Search code examples
bittorrentdhtkademlia

What are the most recent bittorrent DHT implementation recommendations?


I'm working on implementing yet another bittorrent client and at this time struggling with DHT. It is implemented accordingly to this specification http://www.bittorrent.org/beps/bep_0005.html but starting debugging it I noticed that other nodes' responses on the network vary.

For example, find_node is supposed to return either target node info or 8 closest nodes. Most of the nodes reply with 34 closest nodes and usually only 1 - 3 nodes from those 34 successfully reply to the consequent ping request.

Is there another document with better implementation recommendation?
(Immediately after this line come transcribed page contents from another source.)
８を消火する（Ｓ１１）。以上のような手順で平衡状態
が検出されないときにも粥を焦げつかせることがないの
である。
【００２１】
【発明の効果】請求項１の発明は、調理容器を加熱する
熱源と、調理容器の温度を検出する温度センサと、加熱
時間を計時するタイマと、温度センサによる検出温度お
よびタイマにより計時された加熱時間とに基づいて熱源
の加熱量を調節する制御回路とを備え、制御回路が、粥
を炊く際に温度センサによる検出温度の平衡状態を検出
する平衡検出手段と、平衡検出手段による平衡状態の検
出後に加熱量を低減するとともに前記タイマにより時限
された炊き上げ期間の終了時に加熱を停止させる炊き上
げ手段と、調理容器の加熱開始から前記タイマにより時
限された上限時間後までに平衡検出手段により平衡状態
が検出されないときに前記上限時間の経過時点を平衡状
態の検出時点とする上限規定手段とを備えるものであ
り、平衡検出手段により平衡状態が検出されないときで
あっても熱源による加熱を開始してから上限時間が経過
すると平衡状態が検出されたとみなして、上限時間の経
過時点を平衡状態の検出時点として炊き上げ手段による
May be it is already proved that using 15 minutes interval to change the nodes state to questionable is not efficient and I have to use 10 or other number? Where can I find the best up to date suggestions?

There is another strange thing. Bootstrap nodes like router.bittorrent.com reply with even more closest nodes and usually the "nodes" BDictionary property buffer length is not divisible to 6 (compact node info: 4 for IP and 2 for port). For now, I simply cut off the buffer at the closest divisible to 6 length but all that is strange. Does anybody know why that might happen?


Solution

  • the spec says (emphasis mine):

    When a node receives a find_node query, it should respond with a key "nodes" and value of a string containing the compact node info for [...]

    Further down:

    Contact information for nodes is encoded as a 26-byte string. Also known as "Compact node info" the 20-byte Node ID in network byte order has the compact IP-address/port info concatenated to the end.


    Additionally you should read the original Kademlia paper since the bittorrent BEP builds on the concepts described therein and omits deeper explanations of those concepts.

    You might also want to read for a few few extensions that are more or less de-facto standard for most implementations now http://libtorrent.org/dht_extensions.html

    And read the other DHT-related BEPs, some are fairly widely adopted and modify/clarify BEP-5-specified behavior, but generally in a backward-compatible way.


    For example, find_node is supposed to return either target node info or 8 closest nodes

    Nodes will return a variable amount of entries. Could be more than 8. Or fewer.